Builder Concentration and Centralization Risk
The builder market on Ethereum shows high concentration. Lido staking node operators dominate block building. The top three builder groups control 65% of blocks built. If these builders collude or fail simultaneously, PBS breaks.
This is an understated risk. In 2025, two major builders (Beaverbuild, MEV-Blocker) experienced outages that lasted 20 to 40 minutes. Payment processors using these builders as fallback routes saw settlement delays.
Mitigation. Use multiple builder routes. If your primary builder (Flashbots) is congested, immediately fall back to a secondary builder (Beaverbuild) or a tertiary route (direct Ethereum transaction, higher gas cost). This adds latency (10 to 30 seconds) but guarantees eventual inclusion.
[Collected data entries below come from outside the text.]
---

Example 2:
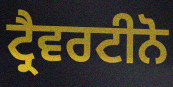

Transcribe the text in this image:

ਟ੍ਰੈਵਰਟੀਨੋ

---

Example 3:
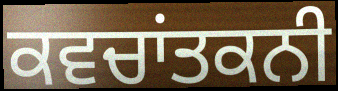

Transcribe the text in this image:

ਕਵਚਾਂਤਕਨੀ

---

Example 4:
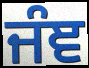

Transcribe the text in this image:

ਜੰਞ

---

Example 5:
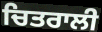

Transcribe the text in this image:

ਚਿਤਰਾਲੀ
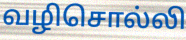
வழிசொல்லி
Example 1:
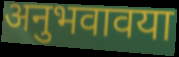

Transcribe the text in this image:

अनुभवावया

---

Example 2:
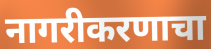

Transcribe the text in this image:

नागरीकरणाचा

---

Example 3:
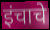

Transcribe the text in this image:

इंचाचे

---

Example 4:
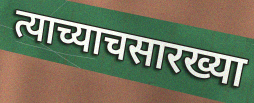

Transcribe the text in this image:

त्याच्याचसारख्या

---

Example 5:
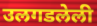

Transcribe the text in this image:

उलगडलेली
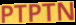
PTPTN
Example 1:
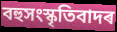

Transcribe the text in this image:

বহুসংস্কৃতিবাদৰ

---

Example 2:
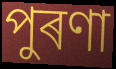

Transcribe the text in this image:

পুৰণা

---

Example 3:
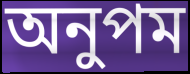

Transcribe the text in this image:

অনুপম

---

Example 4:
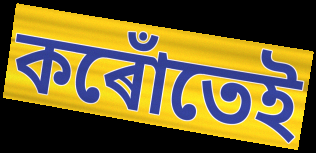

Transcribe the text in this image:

কৰোঁতেই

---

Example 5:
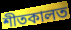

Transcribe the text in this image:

শীতকালত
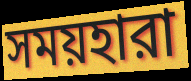
সময়হারা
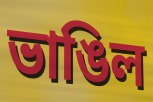
ভাঙিল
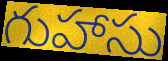
గుహాసు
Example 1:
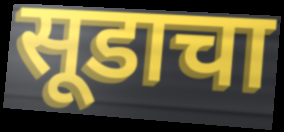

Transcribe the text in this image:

सूडाचा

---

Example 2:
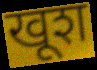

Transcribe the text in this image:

खूश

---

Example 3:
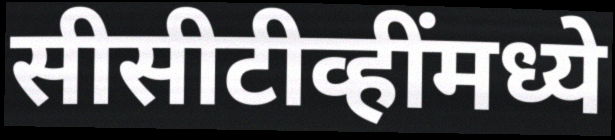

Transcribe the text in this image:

सीसीटीव्हींमध्ये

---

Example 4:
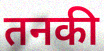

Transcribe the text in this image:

तनकी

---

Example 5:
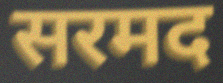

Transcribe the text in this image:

सरमद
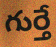
గుర్తే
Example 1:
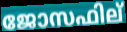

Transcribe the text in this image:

ജോസഫില്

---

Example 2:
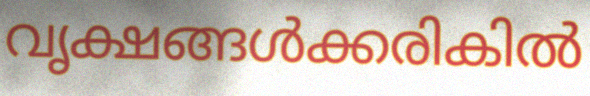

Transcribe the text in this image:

വൃക്ഷങ്ങൾക്കരികിൽ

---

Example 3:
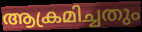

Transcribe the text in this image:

ആക്രമിച്ചതും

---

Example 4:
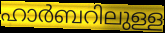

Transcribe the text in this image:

ഹാർബറിലുള്ള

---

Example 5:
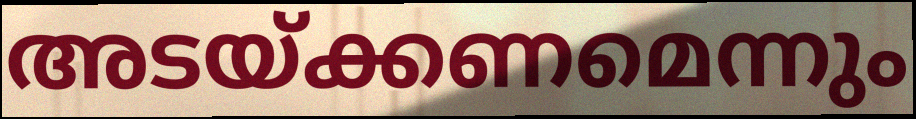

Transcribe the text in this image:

അടയ്ക്കണമെന്നും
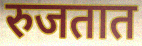
रुजतात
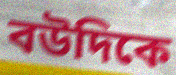
বউদিকে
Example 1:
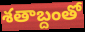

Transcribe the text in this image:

శతాబ్దంతో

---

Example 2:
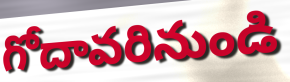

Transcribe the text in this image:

గోదావరినుండి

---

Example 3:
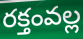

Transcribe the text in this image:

రక్తంవల్ల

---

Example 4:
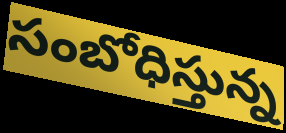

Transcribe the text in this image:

సంబోధిస్తున్న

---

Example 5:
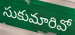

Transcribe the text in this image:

సుకుమారివో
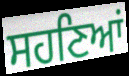
ਸਹਣਿਆਂ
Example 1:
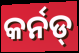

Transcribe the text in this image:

କର୍ନଡ୍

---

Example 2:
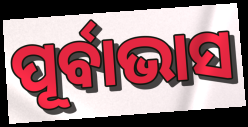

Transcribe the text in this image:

ପୂର୍ବାଭାସ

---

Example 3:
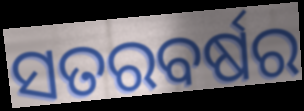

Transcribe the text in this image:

ସତରବର୍ଷର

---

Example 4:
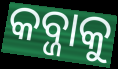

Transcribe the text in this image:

କବ୍ଜାକୁ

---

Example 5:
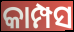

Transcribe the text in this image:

କାମ୍ପସ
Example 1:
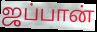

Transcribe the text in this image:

ஜப்பான்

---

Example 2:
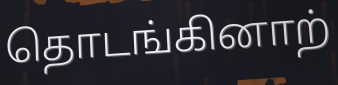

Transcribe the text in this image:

தொடங்கினாற்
When to Route Through MEV-Resistant Sequencers
For payment infrastructure, the decision to use Ethereum PBS vs. a sequencer-based L2 comes down to three factors. First, settlement timing requirements. Must completion happen in under 15 seconds? Use an L2 sequencer (Arbitrum, Optimism, Solana). Can you tolerate 30 to 60 seconds? Use Ethereum with private routing. Second, cost tolerance. Is 3 to 10 basis points per transaction acceptable? Use Ethereum private routing (Flashbots Protect, MEV-Blocker). Can you absorb only less than 1 basis point cost? Use Arbitrum or Polygon. Third, trust model. Do you prefer cryptographic consensus (Ethereum PBS with distributed builders)? Or do you accept a centralized operator (Arbitrum sequencer, Solana leader)? Both have trade-offs.
Most payment processors route high-value, time-sensitive payments through Arbitrum (deterministic sequencer, low cost, moderate trust assumption). They route regular payments through Ethereum with MEV-burn protection. They use Solana for mass-market micropayments where latency is not critical but cost must be minimal.
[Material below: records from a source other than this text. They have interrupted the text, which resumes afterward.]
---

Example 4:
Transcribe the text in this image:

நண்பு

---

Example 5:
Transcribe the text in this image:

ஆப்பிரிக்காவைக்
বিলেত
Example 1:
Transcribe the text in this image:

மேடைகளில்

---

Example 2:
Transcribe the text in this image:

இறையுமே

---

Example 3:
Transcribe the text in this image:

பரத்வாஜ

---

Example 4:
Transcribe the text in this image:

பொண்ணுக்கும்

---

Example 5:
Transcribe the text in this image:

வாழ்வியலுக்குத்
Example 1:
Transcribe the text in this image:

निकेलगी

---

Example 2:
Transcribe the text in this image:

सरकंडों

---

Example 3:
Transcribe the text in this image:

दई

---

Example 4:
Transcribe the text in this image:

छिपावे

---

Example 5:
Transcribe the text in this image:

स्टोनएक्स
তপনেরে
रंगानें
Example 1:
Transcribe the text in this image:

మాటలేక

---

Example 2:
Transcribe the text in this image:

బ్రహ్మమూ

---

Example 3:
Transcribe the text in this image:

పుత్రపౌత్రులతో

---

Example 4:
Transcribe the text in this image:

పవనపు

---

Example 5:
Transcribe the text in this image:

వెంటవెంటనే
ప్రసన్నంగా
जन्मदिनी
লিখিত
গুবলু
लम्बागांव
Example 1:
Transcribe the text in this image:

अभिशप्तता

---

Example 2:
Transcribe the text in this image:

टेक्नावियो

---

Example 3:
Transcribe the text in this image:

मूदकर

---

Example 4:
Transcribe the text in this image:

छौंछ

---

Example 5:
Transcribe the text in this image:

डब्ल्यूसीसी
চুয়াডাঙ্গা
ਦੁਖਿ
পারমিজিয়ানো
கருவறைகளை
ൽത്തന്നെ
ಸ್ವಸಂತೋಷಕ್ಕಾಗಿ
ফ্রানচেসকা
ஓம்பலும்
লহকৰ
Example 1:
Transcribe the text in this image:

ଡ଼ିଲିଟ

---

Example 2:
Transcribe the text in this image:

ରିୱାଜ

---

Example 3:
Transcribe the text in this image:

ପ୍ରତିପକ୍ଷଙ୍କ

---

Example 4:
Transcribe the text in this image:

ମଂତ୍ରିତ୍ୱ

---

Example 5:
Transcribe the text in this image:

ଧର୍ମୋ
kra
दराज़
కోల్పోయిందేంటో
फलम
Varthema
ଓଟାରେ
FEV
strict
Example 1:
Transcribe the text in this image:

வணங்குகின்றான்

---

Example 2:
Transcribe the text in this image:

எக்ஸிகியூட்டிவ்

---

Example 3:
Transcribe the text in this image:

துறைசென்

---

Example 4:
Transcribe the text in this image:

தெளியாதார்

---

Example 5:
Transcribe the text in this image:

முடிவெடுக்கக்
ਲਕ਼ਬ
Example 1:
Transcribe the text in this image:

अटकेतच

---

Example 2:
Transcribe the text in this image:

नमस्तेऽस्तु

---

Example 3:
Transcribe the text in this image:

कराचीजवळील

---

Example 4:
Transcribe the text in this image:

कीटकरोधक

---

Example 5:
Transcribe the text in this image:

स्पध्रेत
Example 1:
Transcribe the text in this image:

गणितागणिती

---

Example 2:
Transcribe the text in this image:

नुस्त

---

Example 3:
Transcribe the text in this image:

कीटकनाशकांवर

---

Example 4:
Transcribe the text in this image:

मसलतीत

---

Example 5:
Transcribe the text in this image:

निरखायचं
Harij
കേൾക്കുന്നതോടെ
Final Thoughts on PBS and Settlement Design
PBS is permanent on Ethereum. Centralization of builders is not a bug; it is a feature of the profit motive. Builders can invest in hardware and infrastructure because they capture MEV. This attracts institutional capital and improves Ethereum's transaction throughput.
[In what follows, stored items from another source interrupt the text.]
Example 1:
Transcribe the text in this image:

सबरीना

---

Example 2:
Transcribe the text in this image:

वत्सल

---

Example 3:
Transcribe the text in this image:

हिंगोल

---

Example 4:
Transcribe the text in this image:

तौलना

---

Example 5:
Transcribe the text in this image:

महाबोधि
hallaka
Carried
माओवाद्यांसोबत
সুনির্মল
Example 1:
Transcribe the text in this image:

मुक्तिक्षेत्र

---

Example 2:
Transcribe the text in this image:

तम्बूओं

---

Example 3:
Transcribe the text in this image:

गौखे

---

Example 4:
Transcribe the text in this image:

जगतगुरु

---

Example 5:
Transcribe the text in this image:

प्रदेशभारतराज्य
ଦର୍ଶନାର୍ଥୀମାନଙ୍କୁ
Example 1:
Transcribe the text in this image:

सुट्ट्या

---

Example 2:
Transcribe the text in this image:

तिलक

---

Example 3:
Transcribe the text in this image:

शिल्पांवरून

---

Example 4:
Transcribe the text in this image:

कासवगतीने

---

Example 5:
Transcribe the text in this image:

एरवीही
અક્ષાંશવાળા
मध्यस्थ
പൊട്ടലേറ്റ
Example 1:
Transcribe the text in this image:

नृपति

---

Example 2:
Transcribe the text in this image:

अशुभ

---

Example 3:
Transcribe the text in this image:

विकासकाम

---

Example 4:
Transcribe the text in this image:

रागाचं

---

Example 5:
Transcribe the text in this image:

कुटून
The cost is that individual transactions are no longer independently settled. They are bundled into blocks by builders pursuing MEV. This is not a failure; it is a design choice. For payment infrastructure, the answer is to accept it, price for it, and route around it when necessary.
The networks that minimize PBS (Arbitrum, Solana) will capture payment volume. They offer deterministic ordering. But they centralize sequencing risk. Both models are valid. Choose based on your settlement requirements and tolerance for trust assumptions.